China Closes North Korean Border Crossing

China has publicly denounced the US’s plans for tightening sanctions against North Korea, but if local media reports are accurate, the world’s second-largest economy has closed part of its border with its isolated neighbor without any external prompting, possibly to help comply with the latest round of UN Security Council sanctions, which took effect last month.

According to Daily NK, "an internal source in the Quanhe Commercial District of Hunchun City informed us that the customs offices are preparing to close the gate today (September 4), and that Chinese businessmen and merchants staying in North Korea have been notified," a source in China with knowledge of the development told Daily NK.”

However, the more widely used Sino-Korean Friendship Bridge, a road-rail bridge that spans the Yalu river into North Korea, connecting Dandong and Sinuiju and accounting for 70% of the trade volume between the two countries, remains open.

As we reported previously, China has been increasingly scanning for radiation along the North Korean border. According to the Wall Street Journal, China has added stations since 2013 because it fears cross-contamination from the North's nuclear program.

DailyNK, a South-Korea based website that reports information gleaned from North Korean insiders, speculates that the border closure could be an attempt to “send a message” to the North that it needs to curb its bellicose actions an rhetoric.

“The Chinese government may have elected to close its minor customs offices first, as a message to North Korea. Analysts note that China appears to be pressuring North Korea to restrain from provocations with the implied message that it may close other customs offices in the future.”

Some have speculated that Chinese officials have closed the post because of the volume of North Korea seafood that travels through it.

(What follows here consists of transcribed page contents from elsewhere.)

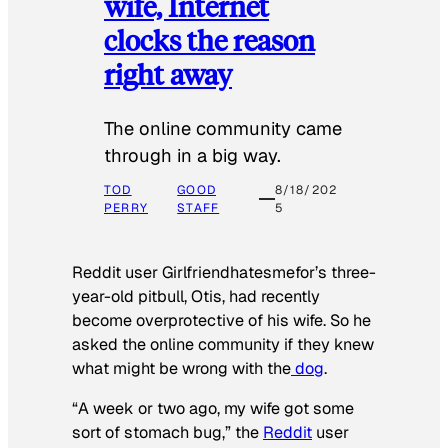
wife, Internet
clocks the reason
right away
The online community came
through in a big way.
TOD
GOOD
8/18/202
PERRY
STAFF
5
Reddit user Girlfriendhatesmefor’s three-
year-old pitbull, Otis, had recently
become overprotective of his wife. So he
asked the online community if they knew
what might be wrong with the
dog
.
“A week or two ago, my wife got some
sort of stomach bug,” the
Reddit
user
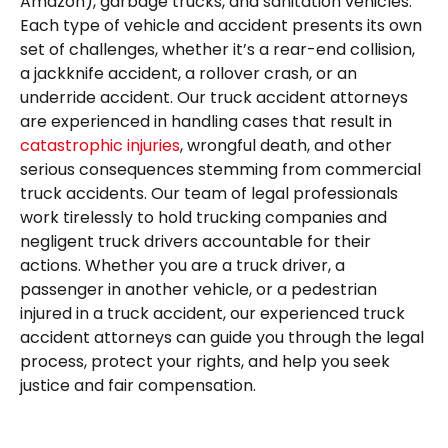
Amazon), garbage trucks, and sanitation vehicles.
Each type of vehicle and accident presents its own
set of challenges, whether it’s a rear-end collision,
a jackknife accident, a rollover crash, or an
underride accident. Our truck accident attorneys
are experienced in handling cases that result in
catastrophic injuries
, wrongful death, and other
serious consequences stemming from commercial
truck accidents. Our team of legal professionals
work tirelessly to hold trucking companies and
negligent truck drivers accountable for their
actions. Whether you are a truck driver, a
passenger in another vehicle, or a pedestrian
injured in a truck accident, our experienced truck
accident attorneys can guide you through the legal
process, protect your rights, and help you seek
justice and fair compensation.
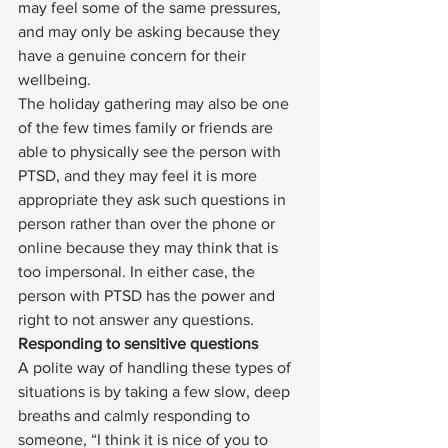
may feel some of the same pressures, 
and may only be asking because they 
have a genuine concern for their 
wellbeing. 
The holiday gathering may also be one 
of the few times family or friends are 
able to physically see the person with 
PTSD
, and they may feel it is more 
appropriate they ask such questions in 
person rather than over the phone or 
online because they may think that is 
too impersonal. In either case, the 
person with 
PTSD
 has the power and 
right to not answer any questions. 
Responding to sensitive questions
A polite way of handling these types of 
situations is by taking a few slow, deep 
breaths and calmly responding to 
someone, “I think it is nice of you to 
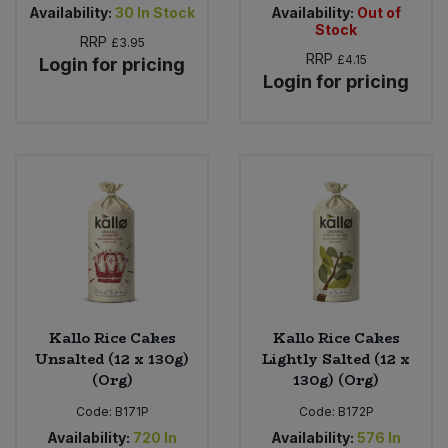
Availability:
30
In Stock
Availability:
Out of
Stock
RRP
£3.95
RRP
£4.15
Login for pricing
Login for pricing
Kallo Rice Cakes
Kallo Rice Cakes
Unsalted (12 x 130g)
Lightly Salted (12 x
(Org)
130g) (Org)
Code:
B171P
Code:
B172P
Availability:
720
In
Availability:
576
In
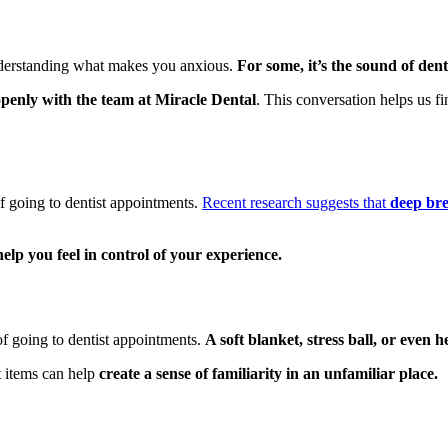
 understanding what makes you anxious.
For some, it’s the sound of den
openly with the team at Miracle Dental
. This conversation helps us 
f going to dentist appointments.
Recent research suggests that
deep bre
help you feel in control of your experience.
of going to dentist appointments.
A soft blanket, stress ball, or even
t items can help
create a sense of familiarity in an unfamiliar place.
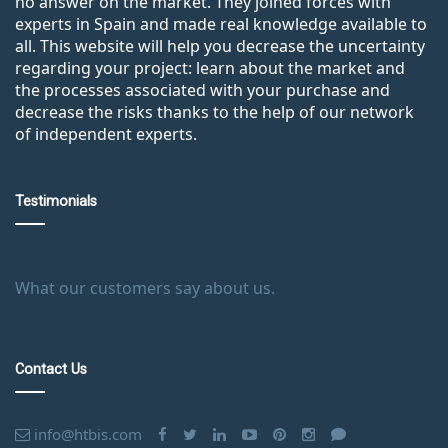
no answer on the market. They joined forces with
experts in Spain and made real knowledge available to
all. This website will help you decrease the uncertainty
regarding your project: learn about the market and
the processes associated with your purchase and
decrease the risks thanks to the help of our network
of independent experts.
Testimonials
What our customers say about us.
Contact Us
info@htbis.com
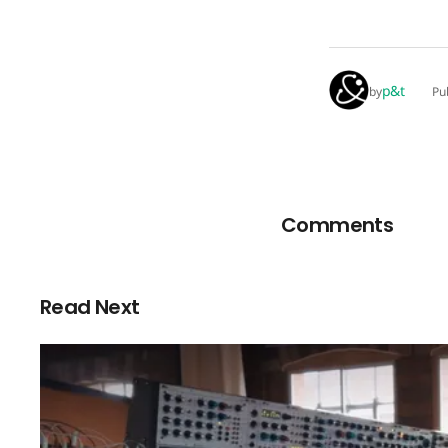
p&t
by
Pu
Comments
Read Next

Under the newest UN sanctions, countries aren’t allowed to buy North Korean seafood, a move that will primarily hurt the country’s poor fishermen.

“However, it has also been suggested that Quanhe Customs may have closed because it primarily deals with North Korean fisheries products, which have been prohibited for export under the new sanctions. It has also been argued that the measure will have only a minor effect on the North Korean leadership and could be little more than an empty gesture by China to show that it is participating in international sanctions.”

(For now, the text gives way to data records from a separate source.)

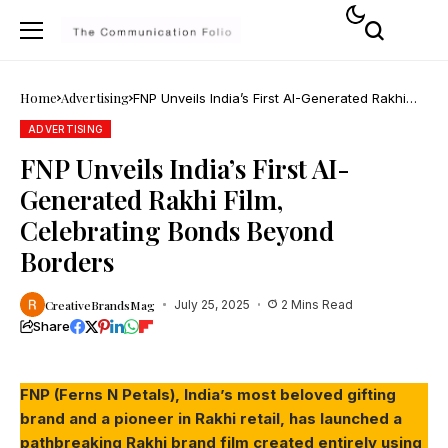
Home
Advertising
FNP Unveils India’s First AI-Generated Rakhi
Film, Celebrating Bonds Beyond Borders
ADVERTISING
FNP Unveils India’s First AI-
Generated Rakhi Film,
Celebrating Bonds Beyond
Borders
CreativeBrandsMag
July 25, 2025
2 Mins Read
Share
FNP (Ferns N Petals), India’s most beloved gifting
brand and a pioneer in Rakhi retail, has launched a
pathbreaking Rakhi brand film created entirely using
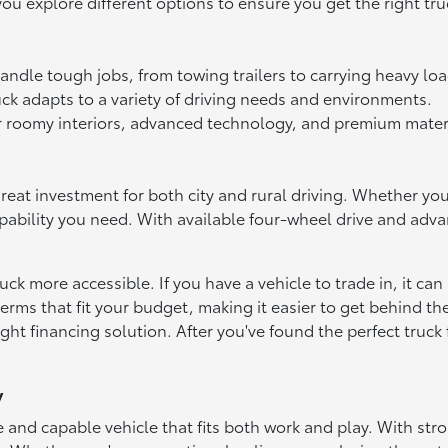
ou explore different options to ensure you get the right tru
andle tough jobs, from towing trailers to carrying heavy loa
uck adapts to a variety of driving needs and environments.
 roomy interiors, advanced technology, and premium materia
reat investment for both city and rural driving. Whether yo
apability you need. With available four-wheel drive and adv
k more accessible. If you have a vehicle to trade in, it can
erms that fit your budget, making it easier to get behind t
right financing solution. After you've found the perfect truck 
y
ble and capable vehicle that fits both work and play. With s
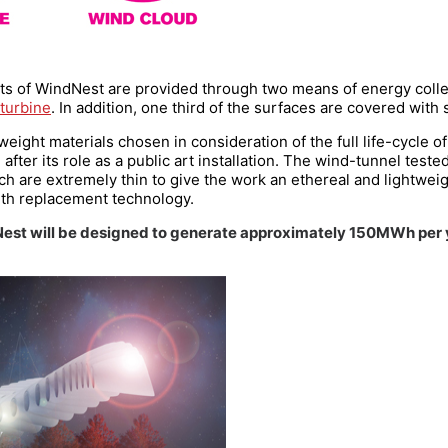
s of WindNest are provided through two means of energy collec
turbine
. In addition, one third of the surfaces are covered with s
weight materials chosen in consideration of the full life-cycle o
ter its role as a public art installation. The wind-tunnel tested
ch are extremely thin to give the work an ethereal and lightwei
ith replacement technology.
Nest will be designed to generate approximately 150MWh per y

Apparently, the closure of the post is part of a pattern.

“Quanhe Customs has been temporarily closed every time North Korea has engaged in provocations. So it’s likely that China will soon reopen the office after claiming that it is participating in the sanctions," one North Korea analyst suggested on condition of anonymity.”

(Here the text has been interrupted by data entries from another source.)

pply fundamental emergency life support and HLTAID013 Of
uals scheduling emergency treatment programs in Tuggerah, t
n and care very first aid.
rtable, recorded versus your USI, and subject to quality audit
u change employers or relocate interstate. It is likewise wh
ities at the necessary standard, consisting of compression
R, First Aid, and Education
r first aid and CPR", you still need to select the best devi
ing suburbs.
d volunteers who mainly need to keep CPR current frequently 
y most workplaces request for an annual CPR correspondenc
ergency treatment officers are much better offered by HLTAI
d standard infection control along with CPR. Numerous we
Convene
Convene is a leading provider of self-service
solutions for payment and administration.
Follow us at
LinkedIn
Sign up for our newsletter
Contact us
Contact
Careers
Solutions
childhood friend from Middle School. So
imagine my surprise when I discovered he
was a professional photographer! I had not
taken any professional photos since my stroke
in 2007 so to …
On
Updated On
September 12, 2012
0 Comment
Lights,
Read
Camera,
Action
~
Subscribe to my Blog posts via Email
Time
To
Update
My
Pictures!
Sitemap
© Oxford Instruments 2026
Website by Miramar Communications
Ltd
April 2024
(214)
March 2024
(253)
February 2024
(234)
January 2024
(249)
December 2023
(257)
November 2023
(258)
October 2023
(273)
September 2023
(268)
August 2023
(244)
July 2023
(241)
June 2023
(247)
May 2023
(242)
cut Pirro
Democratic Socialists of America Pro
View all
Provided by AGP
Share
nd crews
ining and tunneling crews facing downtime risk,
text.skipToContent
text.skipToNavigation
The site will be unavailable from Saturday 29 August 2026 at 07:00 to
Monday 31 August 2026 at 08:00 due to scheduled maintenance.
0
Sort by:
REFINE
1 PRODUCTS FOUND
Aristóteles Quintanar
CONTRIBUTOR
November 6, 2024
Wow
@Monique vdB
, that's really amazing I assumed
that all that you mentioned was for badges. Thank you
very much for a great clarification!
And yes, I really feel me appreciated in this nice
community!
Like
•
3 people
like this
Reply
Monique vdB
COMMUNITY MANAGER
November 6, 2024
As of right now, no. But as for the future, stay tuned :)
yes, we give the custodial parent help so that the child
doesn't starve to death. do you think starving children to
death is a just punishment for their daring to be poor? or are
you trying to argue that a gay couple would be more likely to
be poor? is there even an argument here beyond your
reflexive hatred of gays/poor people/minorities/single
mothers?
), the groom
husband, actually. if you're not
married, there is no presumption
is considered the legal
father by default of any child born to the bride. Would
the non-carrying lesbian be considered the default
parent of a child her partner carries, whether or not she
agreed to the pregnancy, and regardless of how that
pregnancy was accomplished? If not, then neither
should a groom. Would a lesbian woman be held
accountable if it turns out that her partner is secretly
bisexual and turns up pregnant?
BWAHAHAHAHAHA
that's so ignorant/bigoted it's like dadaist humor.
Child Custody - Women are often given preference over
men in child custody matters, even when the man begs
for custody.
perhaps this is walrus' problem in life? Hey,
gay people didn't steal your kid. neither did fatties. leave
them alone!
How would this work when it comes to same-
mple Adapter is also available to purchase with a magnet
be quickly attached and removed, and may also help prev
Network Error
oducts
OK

The site also reported – apropos of nothing - that Chinese authorities are investigating Chinese nationals who may have been involved in smuggling components and materials used for North Korea's sixth nuclear test. China has officially banned the export of materials to North Korea that could be used for nuclear tests and missile launches, but has failed to effectively crack down on smuggling, according to DailyNK.

"The Chinese authorities have been put on the back foot by North Korea's nuclear test and thus have strengthened the inspections," a separate source in China familiar with North Korean affairs said.

Quanhe is the second biggest of nine customs posts between China and North Korea, according to Bloomberg.